Covered employers must provide paid time off for both “sick” and “safe” time to be used for the following:
- An employee’s own illness or medical care, including an employee’s own mental or physical illness, injury, or health condition; for medical diagnosis, care, or treatment; or for preventative medical care. Absence is permitted for reasons more broad than the definition of “serious health condition” under the federal Family and Medical Leave Act (FMLA).
- A family member’s illness or medical care, including a family member’s mental or physical illness, injury. or health condition; for medical diagnosis, care, or treatment; or for preventative medical care. (“Family members” include an employee’s child, stepchild, spouse, registered domestic partner, parent, parent-in-law, or grandparent.) Absence is permitted for reasons more broad than the definition of “serious health condition” under the FMLA.
- The closure of employee’s place of business due to an order of a public official because of an infectious agent, biological toxin, or hazardous material.
- The closure of a school or place of care of an employee’s child, stepchild, legal ward, or person to whom the employee stands in loco parentis.
- For reasons relating to domestic violence, sexual assault, or stalking, including seeking or obtaining for a family or household member, legal or law enforcement assistance, treatment by a health care provider, social services, mental health counseling, safety planning, relocation, or other actions to increase safety.
“Family or household member” includes spouses, domestic partners, former spouses, former domestic partners, persons who have a child in common, adult persons related by blood or marriage, adult persons who are residing together or who have resided together in the past, persons 16 years of age and older who are presently residing together, or who have resided together in the past and have had a dating relationship, persons 16 years of age and older who have had a dating relationship, and persons who have a biological or legal parent-child relationship, including stepparents and stepchildren and grandparents and grandchildren.
What Advance Notice May an Employer Require?
The ordinance states that sick and safe leave “shall be provided upon the request of an employee.” Employees may be required to comply with an employer’s customary notice and procedural requirements for absences and requesting leave, but such requirements must not conflict with the purposes for which the leave is needed.
What Documentation May an Employer Require?
Employers may only request documentation of the need for sick or safe leave after an employee has been absent for three consecutive days.

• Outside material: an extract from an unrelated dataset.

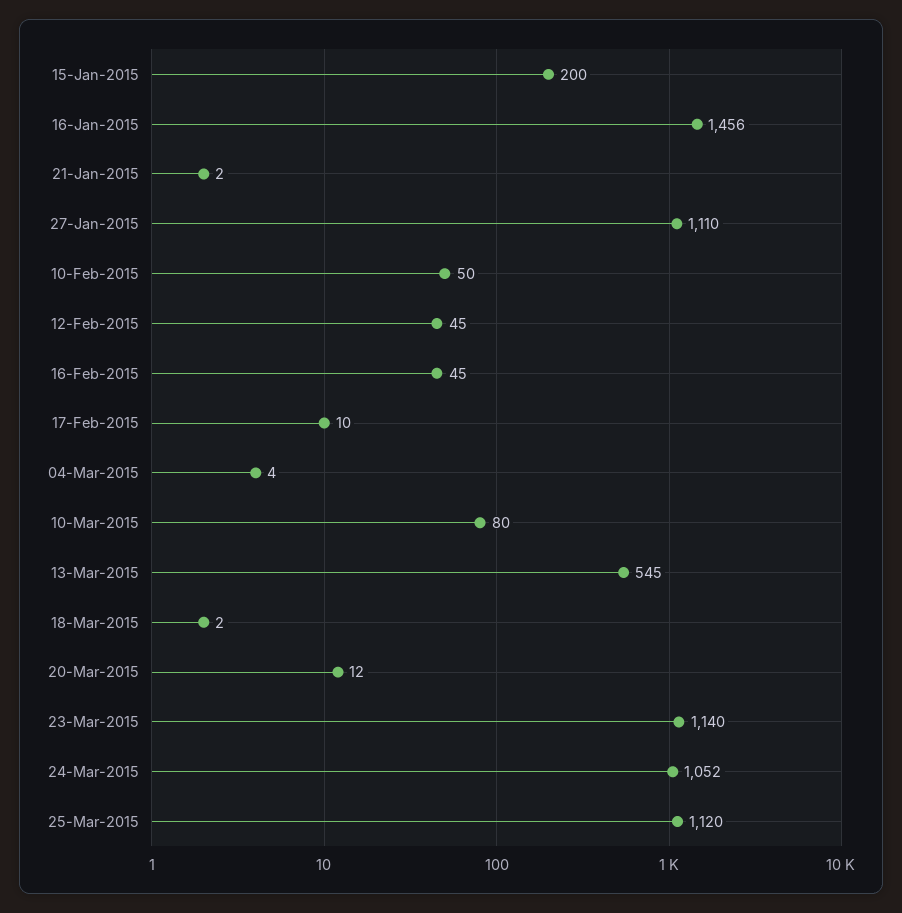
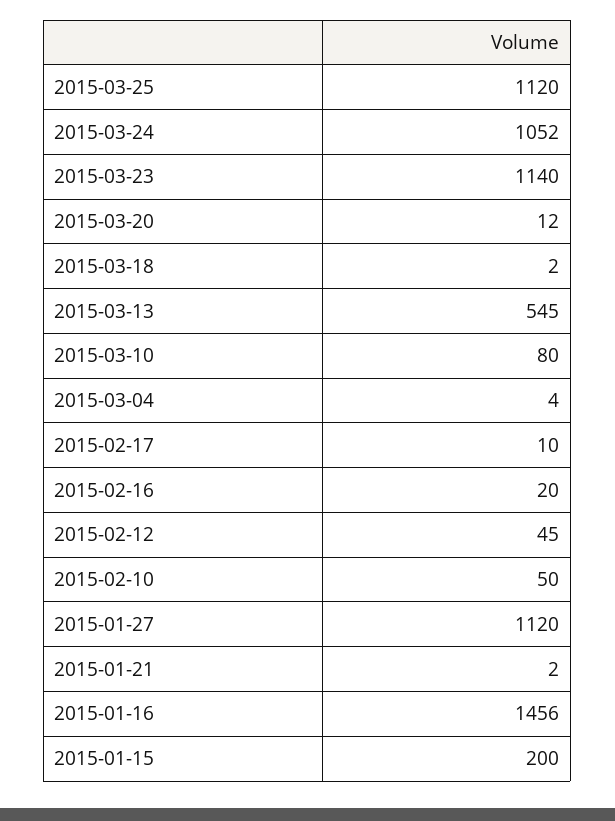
27-Jan-2015: 1110 -> 1120
16-Feb-2015: 45 -> 20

For sick leave, an employer may require reasonable medical documentation, A health care provider’s note stating that sick time is necessary is sufficient, and the employer may not require an explanation of the nature of the illness. For use of more than three consecutive days of safe time, the employer may require verification of the closure order, or verification that the employee or family or household member is a victim of domestic violence, sexual assault, or stalking and that the leave is for a reason covered by the ordinance.
How Should an Employer Notify Employees?
Employers must give notice to employees of their rights under the new law, which may be through the employee handbook or other written or electronic means. In addition, employers must provide a written statement to employees of the amount of paid time available to them each time wages are paid. Administratively, the simplest way to accomplish this requirement is to include the leave on employee pay stubs.
What Else Should an Employer Know?
The ordinance contains special provisions relating to employees of new businesses, and employees who separate and are re-hired within seven months. Individuals who bring a lawsuit under the ordinance may seek reinstatement, back pay, lost benefits, attorneys’ fees, and damages for humiliation and mental suffering not to exceed $10,000. The ordinance is enforced by the Seattle Office for Civil Rights.